I got in my car and followed him. Chewy talked but I didn’t hear him. I wanted to push him out of my car. I couldn’t bear the thought of Mark being so crushed. The story unfolded with no words. Mark wasn’t dumb, and he knew when he saw Chewy in my car what had happened in one form or another. I told chewy I was dropping him off. He told me where he needed a ride to. I didn’t care where he needed to go and informed him I would be dropping him where I felt like it. Why couldn’t I have been this assertive with him six hours ago? My glove compartment was disheveled, papers everywhere. He made a mess of my car and didn’t even bother to clean it up. As he stepped out of the car, I sped away. I headed toward my best friend, Jenn’s house. I knew that’s where would go. I had to get there before him to explain. I didn’t want Jenn to judge me. I was too late.

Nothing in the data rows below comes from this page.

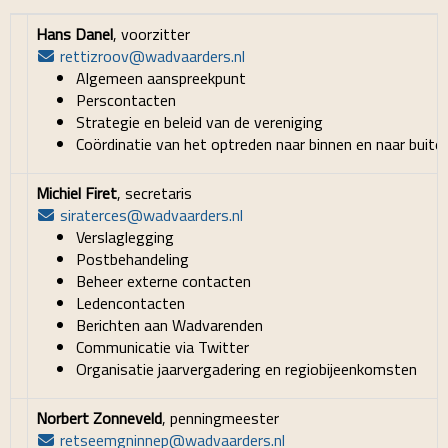
Hans Danel
, voorzitter
rettizroov
@wadvaarders.nl
Algemeen aanspreekpunt
Perscontacten
Strategie en beleid van de vereniging
Coördinatie van het optreden naar binnen en naar buite
Michiel Firet
, secretaris
siraterces
@wadvaarders.nl
Verslaglegging
Postbehandeling
Beheer externe contacten
Ledencontacten
Berichten aan Wadvarenden
Communicatie via Twitter
Organisatie jaarvergadering en regiobijeenkomsten
Norbert Zonneveld
, penningmeester
retseemgninnep
@wadvaarders.nl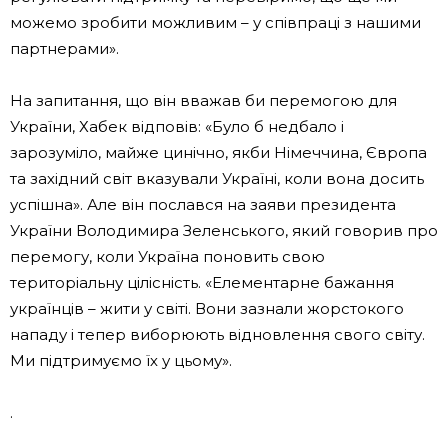
можемо зробити можливим – у співпраці з нашими
партнерами».
На запитання, що він вважав би перемогою для
України, Хабек відповів: «Було б недбало і
зарозуміло, майже цинічно, якби Німеччина, Європа
та західний світ вказували Україні, коли вона досить
успішна». Але він послався на заяви президента
України Володимира Зеленського, який говорив про
перемогу, коли Україна поновить свою
територіальну цілісність. «Елементарне бажання
українців – жити у світі. Вони зазнали жорстокого
нападу і тепер виборюють відновлення свого світу.
Ми підтримуємо їх у цьому».
.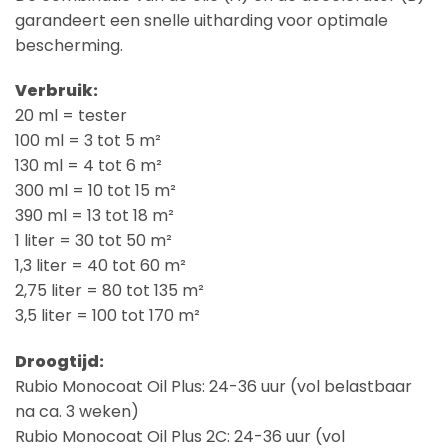
garandeert een snelle uitharding voor optimale
bescherming.
Verbruik:
20 ml = tester
100 ml = 3 tot 5 m²
130 ml = 4 tot 6 m²
300 ml = 10 tot 15 m²
390 ml = 13 tot 18 m²
1 liter = 30 tot 50 m²
1,3 liter = 40 tot 60 m²
2,75 liter = 80 tot 135 m²
3,5 liter = 100 tot 170 m²
Droogtijd:
Rubio Monocoat Oil Plus: 24-36 uur (vol belastbaar
na ca. 3 weken)
Rubio Monocoat Oil Plus 2C: 24-36 uur (vol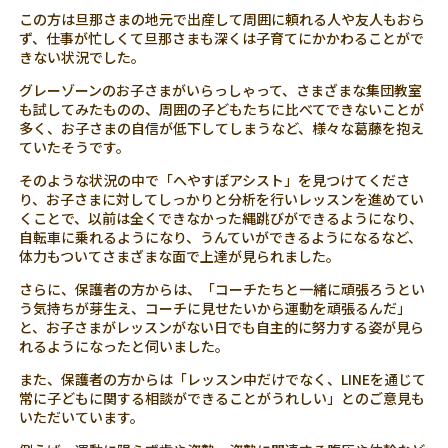
この方は旦那さまの地元で出産して周囲に頼れる人や友人もおら
ず、仕事が忙しくて旦那さまも深くは子育てにかかわることがで
きない状況でした。
グレーゾーンのお子さまがいらっしゃって、さまざまな集団教室
も試してみたものの、周囲の子どもたちに比べてできないことが
多く、お子さまの自信が低下してしまうなど、様々な葛藤を抱え
ていたそうです。
そのような状況の中で「へやすぽアシスト」を見つけてくださ
り、お子さまに対してしっかりと分析を行いレッスンを進めてい
くことで、以前は全くできなかった縄跳びができるようになり、
自転車に乗れるようになり、うんていができるようになるなど、
体力もついてさまざまな面で上達が見られました。
さらに、保護者の方からは、「コーチたちと一緒に頑張ろうとい
う気持ちが芽生え、コーチに見せたいから運動を頑張るんだ」
と、お子さまがレッスンがない日でも自主的に努力する姿が見ら
れるようになったと伺いました。
また、保護者の方からは「レッスン中だけでなく、LINEを通じて
常に子どもに関する相談ができることがうれしい」とのご意見も
いただいています。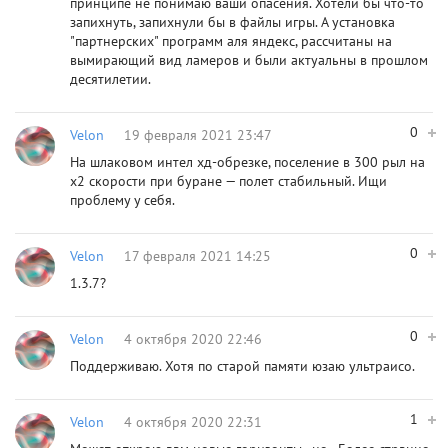
принципе не понимаю ваши опасения. Хотели бы что-то
запихнуть, запихнули бы в файлы игры. А установка
"партнерских" программ аля яндекс, рассчитаны на
вымирающий вид ламеров и были актуальны в прошлом
десятилетии.
0
Velon
19 февраля 2021 23:47
На шлаковом интел хд-обрезке, поселение в 300 рыл на
х2 скорости при буране — полет стабильный. Ищи
проблему у себя.
0
Velon
17 февраля 2021 14:25
1.3.7?
0
Velon
4 октября 2020 22:46
Поддерживаю. Хотя по старой памяти юзаю ультраисо.
1
Velon
4 октября 2020 22:31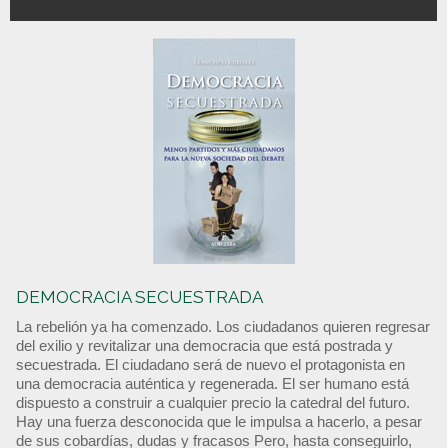
DEMOCRACIA SECUESTRADA
La rebelión ya ha comenzado. Los ciudadanos quieren regresar
del exilio y revitalizar una democracia que está postrada y
secuestrada. El ciudadano será de nuevo el protagonista en
una democracia auténtica y regenerada. El ser humano está
dispuesto a construir a cualquier precio la catedral del futuro.
Hay una fuerza desconocida que le impulsa a hacerlo, a pesar
de sus cobardías, dudas y fracasos Pero, hasta conseguirlo,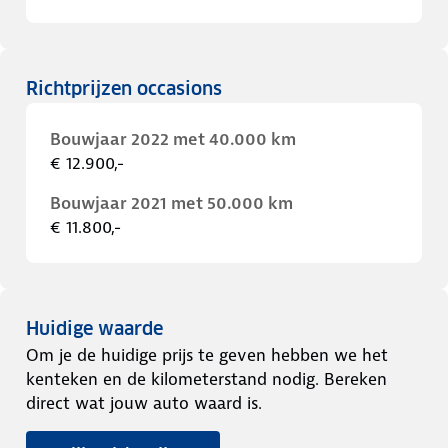
Richtprijzen occasions
Bouwjaar 2022 met 40.000 km
€ 12.900,-
Bouwjaar 2021 met 50.000 km
€ 11.800,-
Huidige waarde
Om je de huidige prijs te geven hebben we het
kenteken en de kilometerstand nodig. Bereken
direct wat jouw auto waard is.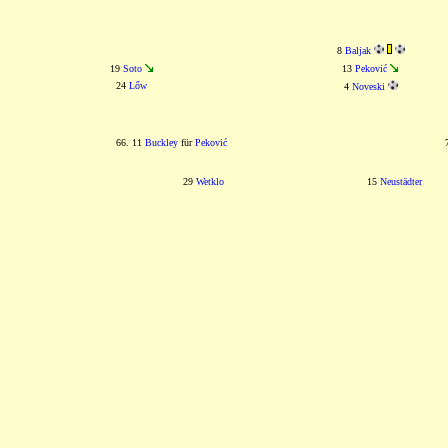
8
Baljak
19
Soto
13
Peković
24
Lőw
4
Noveski
66. 11
Buckley
für
Peković
29
Wetklo
15
Neustädter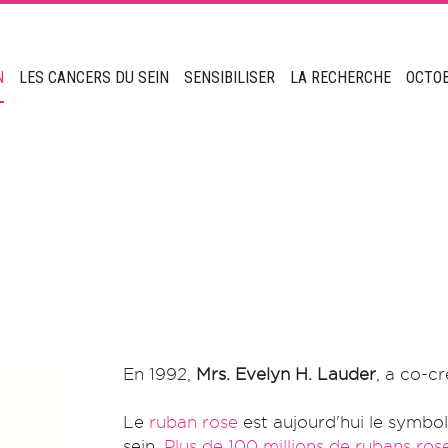
N
LES CANCERS DU SEIN
SENSIBILISER
LA RECHERCHE
OCTO
En 1992,
Mrs. Evelyn H. Lauder
, a co-c
Le
ruban rose
est aujourd'hui le symbol
sein.
Plus de 100 millions de rubans ros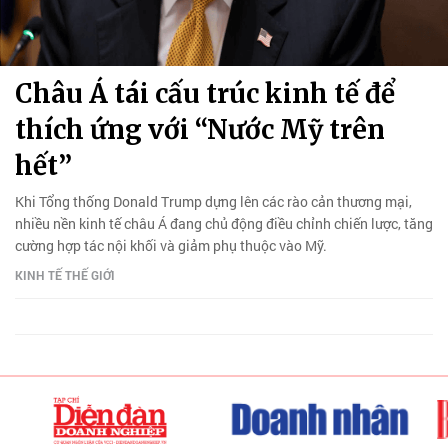
Châu Á tái cấu trúc kinh tế để
thích ứng với “Nước Mỹ trên
hết”
Khi Tổng thống Donald Trump dựng lên các rào cản thương mại,
nhiều nền kinh tế châu Á đang chủ động điều chỉnh chiến lược, tăng
cường hợp tác nội khối và giảm phụ thuộc vào Mỹ.
KINH TẾ THẾ GIỚI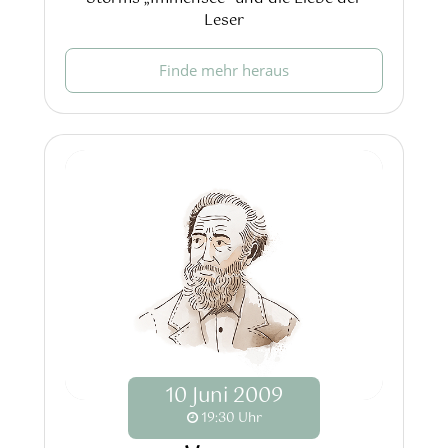
Leser
Finde mehr heraus
10
Juni
2009
19:30 Uhr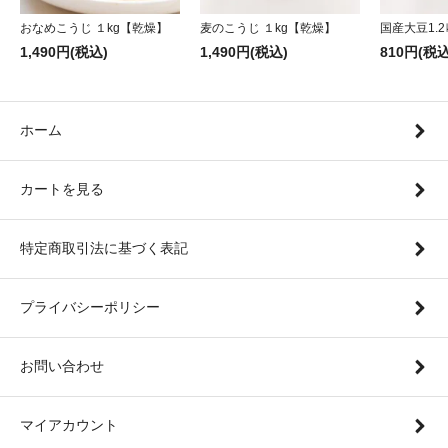
おなめこうじ １kg【乾燥】
麦のこうじ １kg【乾燥】
国産大豆1.2
1,490円(税込)
1,490円(税込)
810円(税込
ホーム
カートを見る
特定商取引法に基づく表記
プライバシーポリシー
お問い合わせ
マイアカウント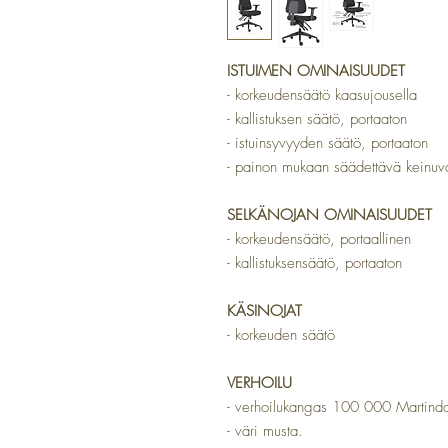
ISTUIMEN OMINAISUUDET
- korkeudensäätö kaasujousella
- kallistuksen säätö, portaaton
- istuinsyvyyden säätö, portaaton
- painon mukaan säädettävä keinuva
SELKÄNOJAN OMINAISUUDET
- korkeudensäätö, portaallinen
- kallistuksensäätö, portaaton
KÄSINOJAT
- korkeuden säätö
VERHOILU
- verhoilukangas 100 000 Martind
- väri musta.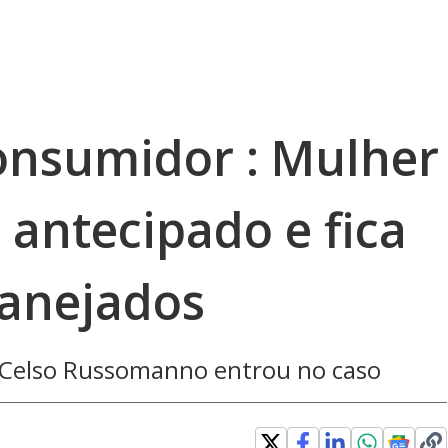
onsumidor : Mulher
 antecipado e fica
anejados
 Celso Russomanno entrou no caso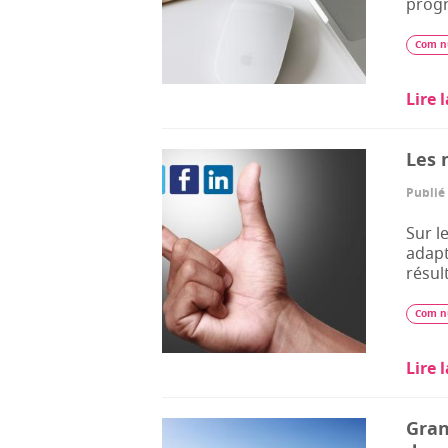
prog
Com n
Lire 
Les 
Publié 
Sur l
adapt
résul
Com n
Lire 
Gran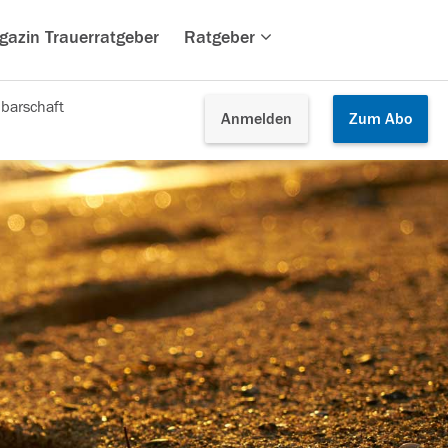
gazin Trauerratgeber
Ratgeber
barschaft
Anmelden
Zum
Abo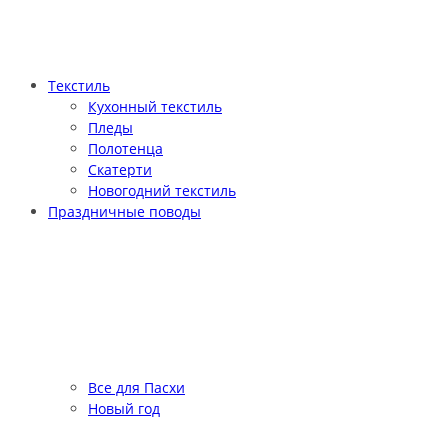
Текстиль
Кухонный текстиль
Пледы
Полотенца
Скатерти
Новогодний текстиль
Праздничные поводы
Все для Пасхи
Новый год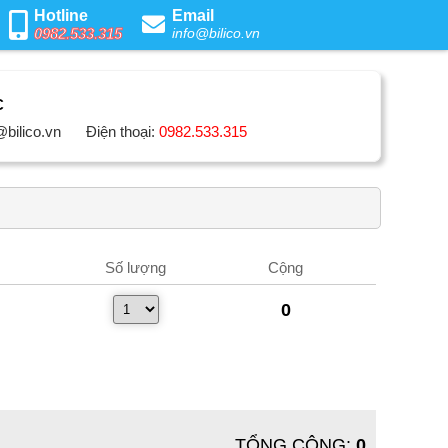
Hotline
Email
0982.533.315
info@bilico.vn
C
@bilico.vn
Điện thoại:
0982.533.315
Số lượng
Cộng
0
TỔNG CỘNG
:
0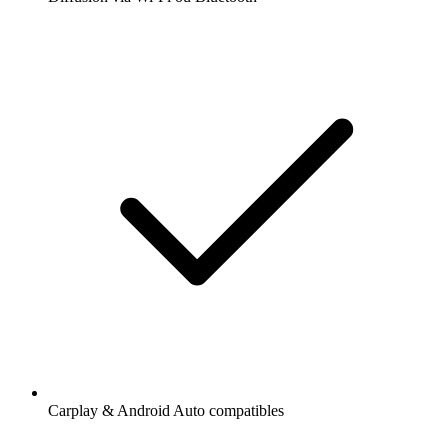
Carplay & Android Auto compatibles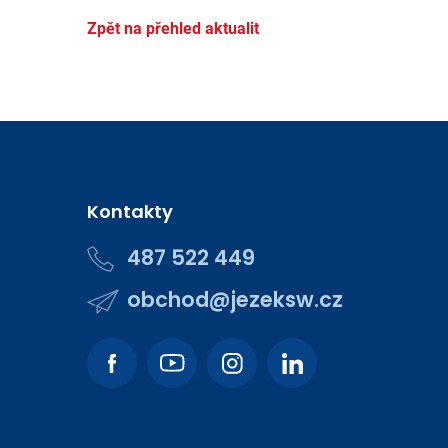
Zpět na přehled aktualit
Kontakty
487 522 449
obchod@jezeksw.cz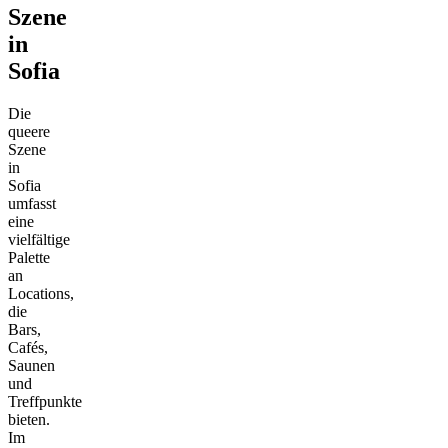
Szene
in
Sofia
Die
queere
Szene
in
Sofia
umfasst
eine
vielfältige
Palette
an
Locations,
die
Bars,
Cafés,
Saunen
und
Treffpunkte
bieten.
Im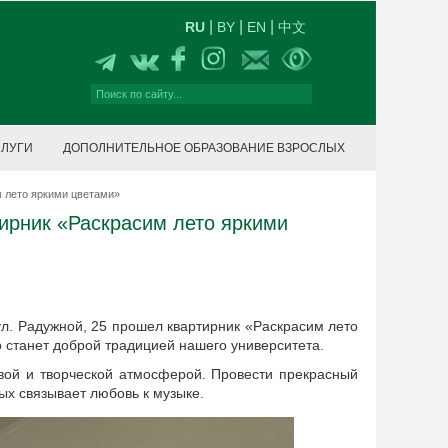
|
|
|
RU
BY
EN
中文
СЛУГИ
ДОПОЛНИТЕЛЬНОЕ ОБРАЗОВАНИЕ ВЗРОСЛЫХ
м лето яркими цветами»
ирник «Раскрасим лето яркими
л. Радужной, 25 прошел квартирник «Раскрасим лето
 станет доброй традицией нашего университета.
ой и творческой атмосферой. Провести прекрасный
х связывает любовь к музыке.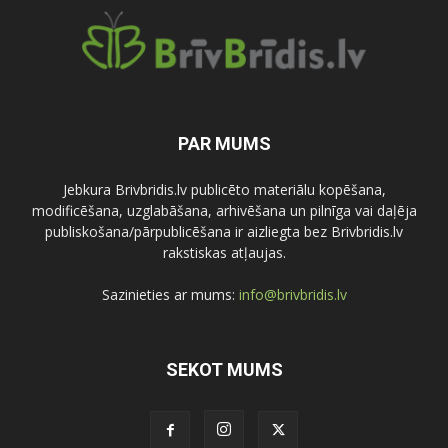
PAR MUMS
Jebkura Brivbridis.lv publicēto materiālu kopēšana,
modificēšana, uzglabāšana, arhivēšana un pilnīga vai daļēja
publiskošana/pārpublicēšana ir aizliegta bez Brivbridis.lv
rakstiskas atļaujas.
Sazinieties ar mums:
info@brivbridis.lv
SEKOT MUMS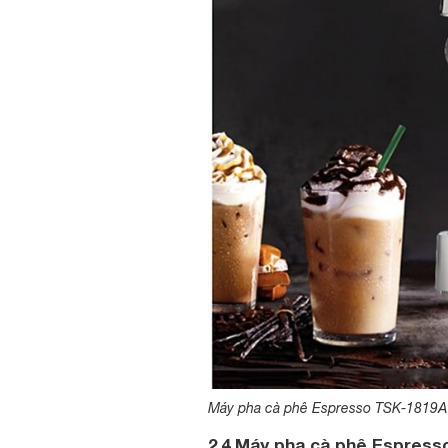
Máy pha cà phê Espresso TSK-1819A 
2.4 Máy pha cà phê Espres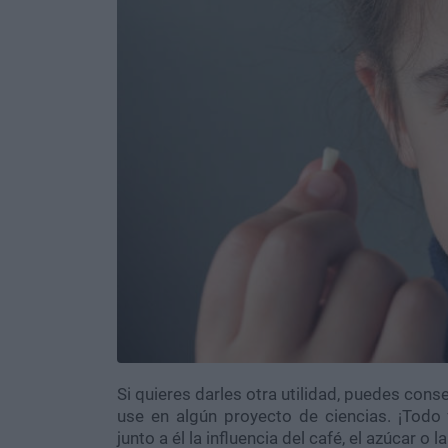
Si quieres darles otra utilidad, puedes conse
use en algún proyecto de ciencias. ¡Todo 
junto a él la influencia del café, el azúcar o 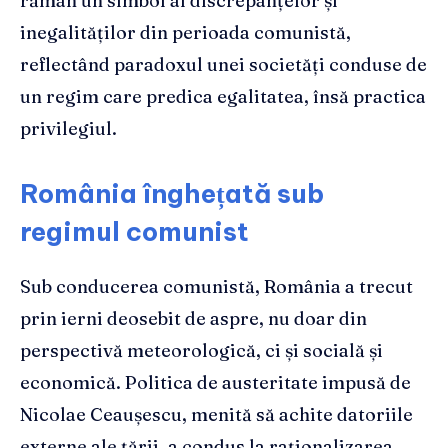
rămân un simbol al discrepanțelor și
inegalităților din perioada comunistă,
reflectând paradoxul unei societăți conduse de
un regim care predica egalitatea, însă practica
privilegiul.
România înghețată sub
regimul comunist
Sub conducerea comunistă, România a trecut
prin ierni deosebit de aspre, nu doar din
perspectivă meteorologică, ci și socială și
economică. Politica de austeritate impusă de
Nicolae Ceaușescu, menită să achite datoriile
externe ale țării, a condus la raționalizarea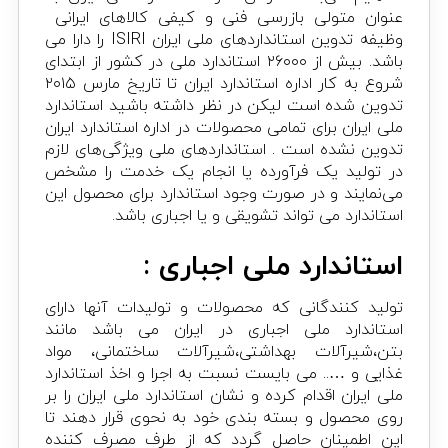
عنوان متولی بازرسی فنی و کیفی کالاهای ایرانی
وظیفه تدوین استانداردهای ملی ایران ISIRI را دارا می
باشد. بیش از ۲۶۰۰۰ استاندارد ملی در کشور از ابتدای
شروع به کار اداره استاندارد ایران تا تاریخ مارس ۲۰۱۵
تدوین شده است لیکن در نظر داشته باشید استاندارد
ملی ایران برای تمامی محصولات در اداره استاندارد ایران
تدوین نشده است . استانداردهای ملی ویژگی‌های لازم
در تولید یک فرآورده یا انجام یک خدمت را مشخص
می‌نمایند و در صورت وجود استاندارد برای محصول این
استاندارد می تواند تشویقی و یا اجباری باشد.
استاندارد ملی اجباری :
تولید کنندگانی که محصولات و تولیدات آنها دارای
استاندارد ملی اجباری در ایران می باشد مانند
بتن،شیرآلات بهداشتی،شیرآلات ساختمانی، مواد
غذایی و ….. می بایست نسبت به اجرا و اخذ استاندارد
ملی ایران اقدام کرده و نشان استاندارد ملی ایران را بر
روی محصول و بسته بندی خود به نحوی قرار دهند تا
این اطمینان حاصل گردد که از طرف مصرف کننده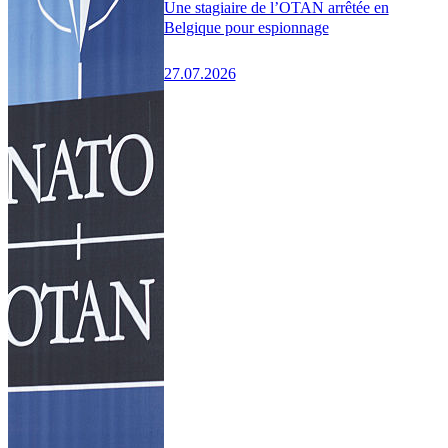
Une stagiaire de l’OTAN arrêtée en
Belgique pour espionnage
27.07.2026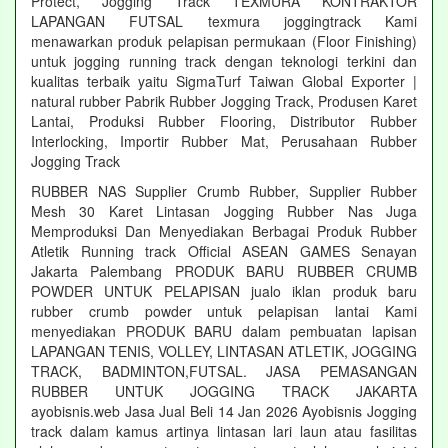
Protect, Jogging Track TEXMURA KONTRAKTOR
LAPANGAN FUTSAL texmura joggingtrack Kami
menawarkan produk pelapisan permukaan (Floor Finishing)
untuk jogging running track dengan teknologi terkini dan
kualitas terbaik yaitu SigmaTurf Taiwan Global Exporter |
natural rubber Pabrik Rubber Jogging Track, Produsen Karet
Lantai, Produksi Rubber Flooring, Distributor Rubber
Interlocking, Importir Rubber Mat, Perusahaan Rubber
Jogging Track
RUBBER NAS Supplier Crumb Rubber, Supplier Rubber
Mesh 30 Karet Lintasan Jogging Rubber Nas Juga
Memproduksi Dan Menyediakan Berbagai Produk Rubber
Atletik Running track Official ASEAN GAMES Senayan
Jakarta Palembang PRODUK BARU RUBBER CRUMB
POWDER UNTUK PELAPISAN jualo iklan produk baru
rubber crumb powder untuk pelapisan lantai Kami
menyediakan PRODUK BARU dalam pembuatan lapisan
LAPANGAN TENIS, VOLLEY, LINTASAN ATLETIK, JOGGING
TRACK, BADMINTON,FUTSAL. JASA PEMASANGAN
RUBBER UNTUK JOGGING TRACK JAKARTA
ayobisnis.web Jasa Jual Beli 14 Jan 2026 Ayobisnis Jogging
track dalam kamus artinya lintasan lari laun atau fasilitas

When I pulled up behind the car Mark had borrowed, I saw him sitting on the porch with Jenn. He had his head down; Jenn comforted him. What had I done?
I knew what it looked like to them. They didn’t know that what I had done was really ten times worse than they were imagining. When I realized I couldn’t turn back time, I headed home. I remember the heaviness of myself in the seat. Yet I felt empty. How is that possible?
I shouldn’t have driven away this time, but I did.